Sorry, I realize this is getting a bit lengthy, but I felt there was some value in laying out the whole process. Steps 9-11 all happened soon before we escaped supplemental, so it’s a bit hard to separate the impact, but it’s my belief that #9 made a big difference. I also think that the culling of the bad data (both by #5 and #7) had a major effect. Ideally, instead of 32,000 indexed pages, our site would have something like 2,500. It sounds odd to be actively removing pages from the index, but giving Google better quality results and aggressively removing duplicates was, in my opinion, a large part of our success.
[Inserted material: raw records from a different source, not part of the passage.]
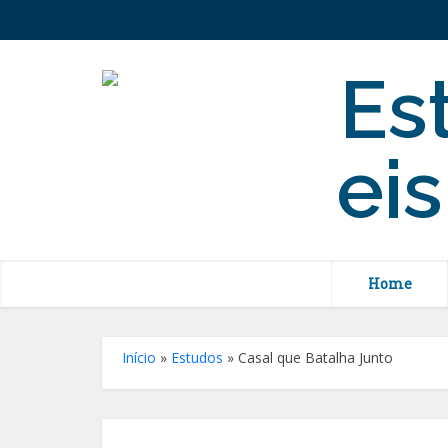
Home
Início
»
Estudos
»
Casal que Batalha Junto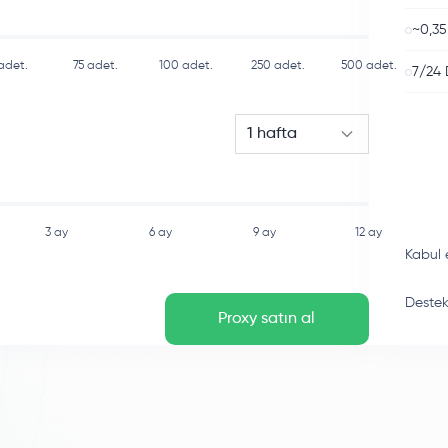
~0,35
adet.
75
adet.
100
adet.
250
adet.
500
adet.
7/24 
1 hafta
3 ay
6 ay
9 ay
12 ay
Kabul 
Destek 
Proxy satın al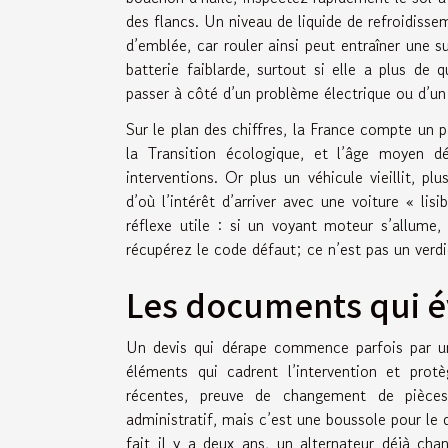
des flancs. Un niveau de liquide de refroidissem
d’emblée, car rouler ainsi peut entraîner une
batterie faiblarde, surtout si elle a plus de q
passer à côté d’un problème électrique ou d’un 
Sur le plan des chiffres, la France compte un p
la Transition écologique, et l’âge moyen 
interventions. Or plus un véhicule vieillit, p
d’où l’intérêt d’arriver avec une voiture « lis
réflexe utile : si un voyant moteur s’allume
récupérez le code défaut; ce n’est pas un verdic
Les documents qui é
Un devis qui dérape commence parfois par un
éléments qui cadrent l’intervention et protèg
récentes, preuve de changement de pièces 
administratif, mais c’est une boussole pour le 
fait il y a deux ans, un alternateur déjà cha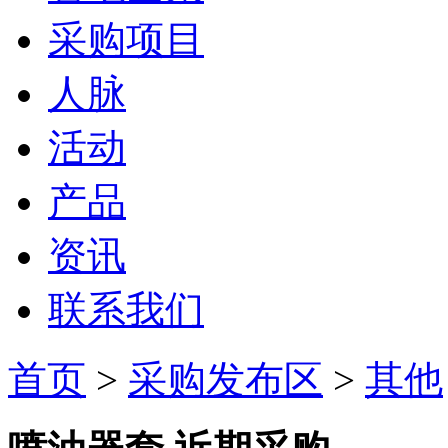
采购项目
人脉
活动
产品
资讯
联系我们
首页
>
采购发布区
>
其他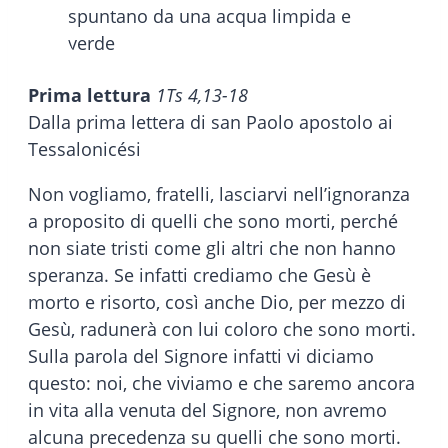
Prima lettura
1Ts 4,13-18
Dalla prima lettera di san Paolo apostolo ai
Tessalonicési
Non vogliamo, fratelli, lasciarvi nell’ignoranza
a proposito di quelli che sono morti, perché
non siate tristi come gli altri che non hanno
speranza. Se infatti crediamo che Gesù è
morto e risorto, così anche Dio, per mezzo di
Gesù, radunerà con lui coloro che sono morti.
Sulla parola del Signore infatti vi diciamo
questo: noi, che viviamo e che saremo ancora
in vita alla venuta del Signore, non avremo
alcuna precedenza su quelli che sono morti.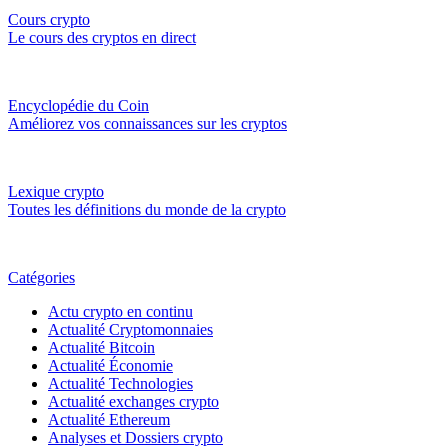
Cours crypto
Le cours des cryptos en direct
Encyclopédie du Coin
Améliorez vos connaissances sur les cryptos
Lexique crypto
Toutes les définitions du monde de la crypto
Catégories
Actu crypto en continu
Actualité Cryptomonnaies
Actualité Bitcoin
Actualité Économie
Actualité Technologies
Actualité exchanges crypto
Actualité Ethereum
Analyses et Dossiers crypto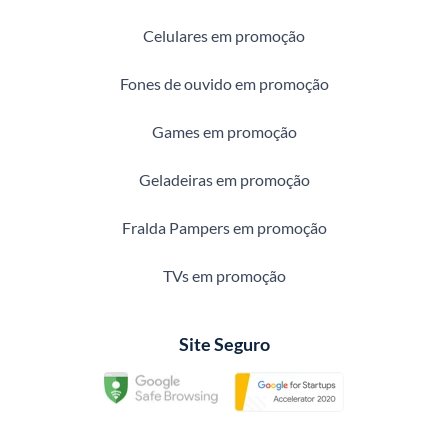
Celulares em promoção
Fones de ouvido em promoção
Games em promoção
Geladeiras em promoção
Fralda Pampers em promoção
TVs em promoção
Site Seguro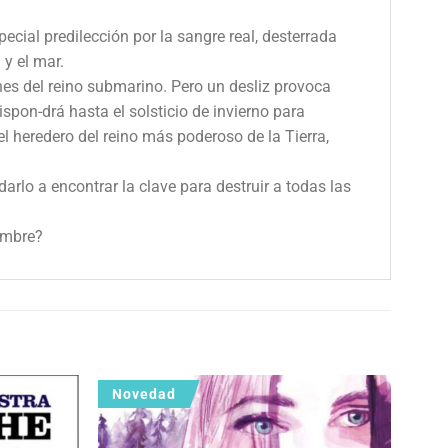
ecial predilección por la sangre real, desterrada
 y el mar.
nes del reino submarino. Pero un desliz provoca
spon-drá hasta el solsticio de invierno para
l heredero del reino más poderoso de la Tierra,
rlo a encontrar la clave para destruir a todas las
ombre?
Novedad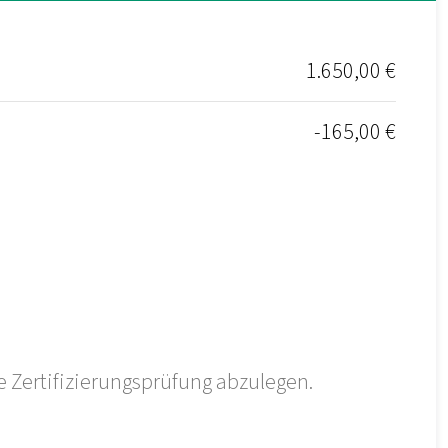
1.650,00 €
-165,00 €
 Zertifizierungsprüfung abzulegen.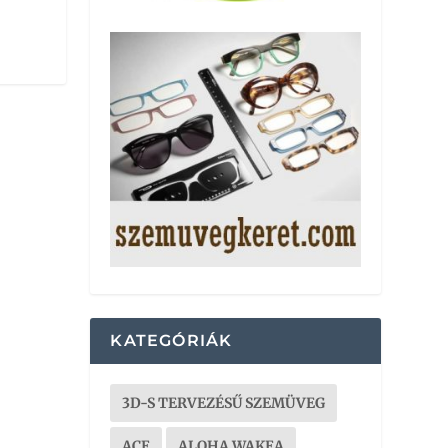
KATEGÓRIÁK
3D-S TERVEZÉSŰ SZEMÜVEG
ACE
ALOHA WAKEA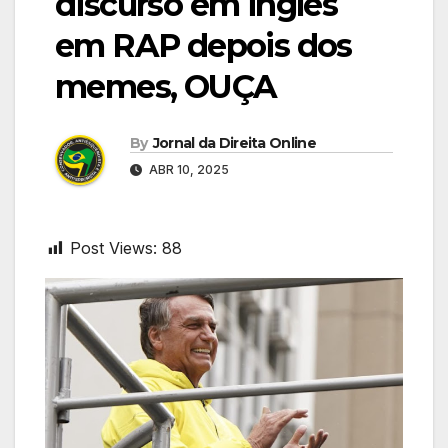
discurso em inglês
em RAP depois dos
memes, OUÇA
By
Jornal da Direita Online
ABR 10, 2025
Post Views:
88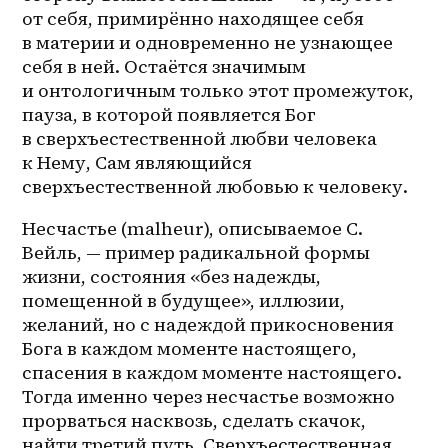
от себя, примирённо находящее себя 
в материи и одновременно не узнающее 
себя в ней. Остаётся значимым 
и онтологичным только этот промежуток, 
пауза, в которой появляется Бог 
в сверхъестественной любви человека 
к Нему, Сам являющийся 
сверхъестественной любовью к человеку.
Несчастье (malheur), описываемое С. 
Вейль, — пример радикальной формы 
жизни, состояния «без надежды, 
помещенной в будущее», иллюзии, 
желаний, но с надеждой прикосновения 
Бога в каждом моменте настоящего, 
спасения в каждом моменте настоящего. 
Тогда именно через несчастье возможно 
прорваться насквозь, сделать скачок, 
найти третий путь. Сверхъестественная 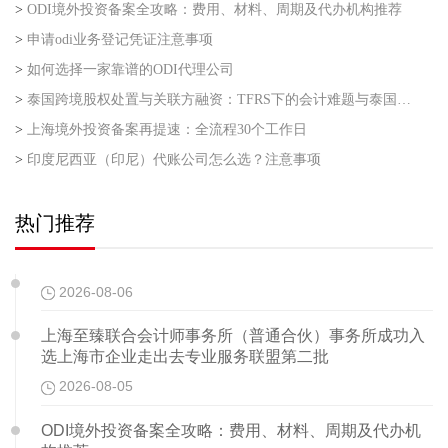
>
ODI境外投资备案全攻略：费用、材料、周期及代办机构推荐
>
申请odi业务登记凭证注意事项
>
如何选择一家靠谱的ODI代理公司
>
泰国跨境股权处置与关联方融资：TFRS下的会计难题与泰国利得税的“资本与收益”之争
>
上海境外投资备案再提速：全流程30个工作日
>
印度尼西亚（印尼）代账公司怎么选？注意事项
热门推荐
2026-08-06
上海至臻联合会计师事务所（普通合伙）事务所成功入
选上海市企业走出去专业服务联盟第二批
2026-08-05
ODI境外投资备案全攻略：费用、材料、周期及代办机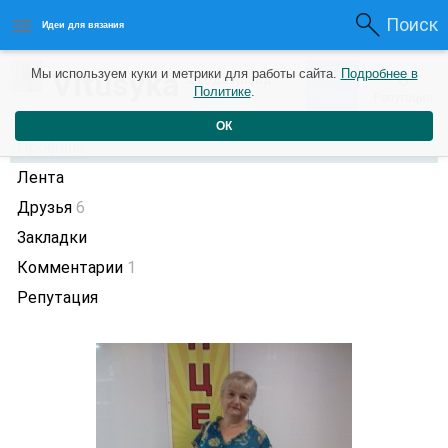
Поиск
Идеи для вязания
1
Vitusyka
Мы используем куки и метрики для работы сайта.
Подробнее в
0
2 года назад
Политике
.
Рейтинг
Репутация
ОК
Профиль
Лента
Друзья
6
Закладки
Комментарии
1
Репутация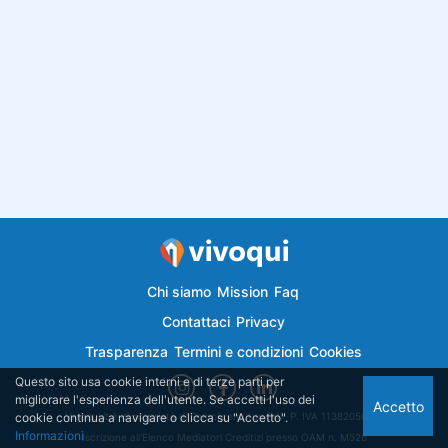
Chi siamo
Mission
Faq
Contattaci
Privacy
Trasparenza
Termini e condizioni
Cookies
Questo sito usa cookie interni e di terze parti per
migliorare l'esperienza dell'utente. Se accetti l'uso dei
Accetto
cookie continua a navigare o clicca su "Accetto".
Vivoqui.it è di proprietà di Semplicemutuo Srl - P. IVA 11382050018
Informazioni
Iscrizione all'Elenco Mediatori Creditizi presso OAM n. M526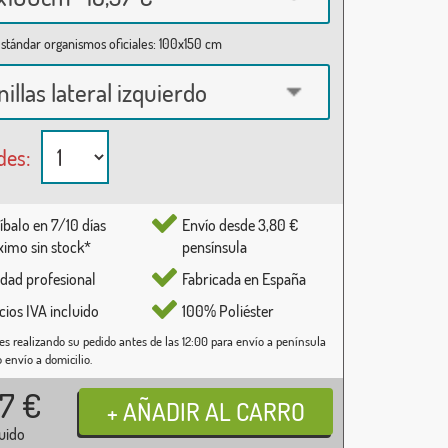
stándar organismos oficiales: 100x150 cm
nillas lateral izquierdo
des:
íbalo en 7/10 días
Envío desde 3,80 €
imo sin stock*
pensínsula
idad profesional
Fabricada en España
cios IVA incluido
100% Poliéster
es realizando su pedido antes de las 12:00 para envío a península
o envío a domicilio.
37
€
luido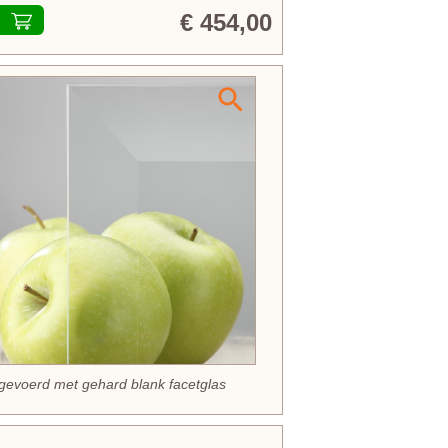
€ 454,00
tgevoerd met
gehard
blank facetglas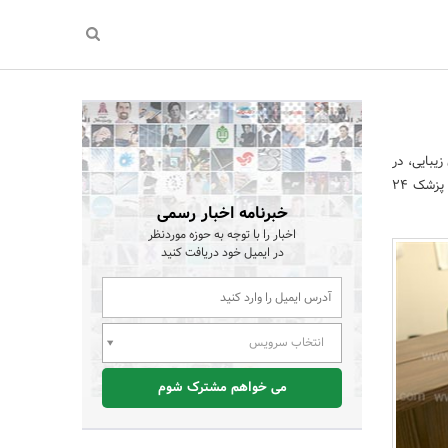
 زیبایی، در
انتخاب بهترین جراح و رزرو سریع نوبت جراحی نیز به مخاطبین خود خدمات ارائه می‌دهد. از دیگر خدمات تیم پزشک 24
خبرنامه اخبار رسمی
اخبار را با توجه به حوزه موردنظر
در ایمیل خود دریافت کنید
انتخاب سرویس
می خواهم مشترک شوم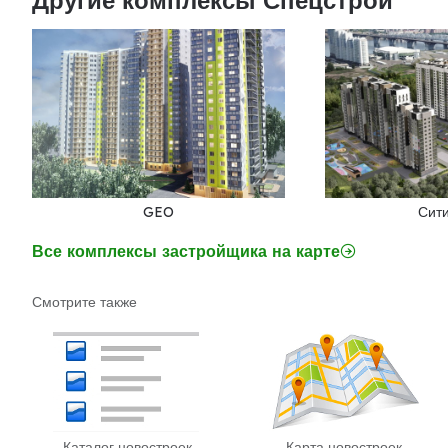
GEO
Сит
Все комплексы застройщика на карте
Смотрите также
Каталог новостроек
Карта новостроек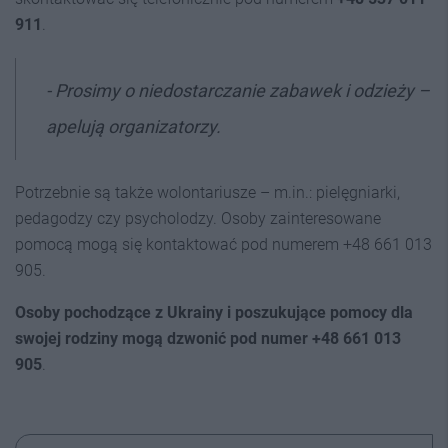
911
.
- Prosimy o niedostarczanie zabawek i odzieży –
apelują organizatorzy.
Potrzebnie są także wolontariusze – m.in.: pielęgniarki,
pedagodzy czy psycholodzy. Osoby zainteresowane
pomocą mogą się kontaktować pod numerem +48 661 013
905.
Osoby pochodzące z Ukrainy i poszukujące pomocy dla
swojej rodziny mogą dzwonić pod numer +48 661 013
905
.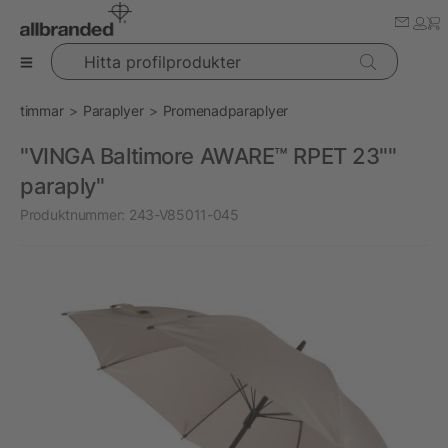
Hitta profilprodukter
timmar
Paraplyer
Promenadparaplyer
"VINGA Baltimore AWARE™ RPET 23""
paraply"
Produktnummer:
243-V85011-045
We’re down to about 24,000 pages in the index, and I plan to keep trimming.
Of course, the effects of escaping supplemental on our search rankings remain to be seen, but I’m optimistic. Ultimately, I think this process took so long (and was so monumentally frustrating) because I was undoing the damage we had done slowly in our inept spider diplomacy over the past 3-5 years. Now that we’ve dug out, I think we’ll actually get ahead of the game, making our search results better for Google, end-users, and our bottom line. I hope this is informative and would love to hear from others who have gone through the same struggle.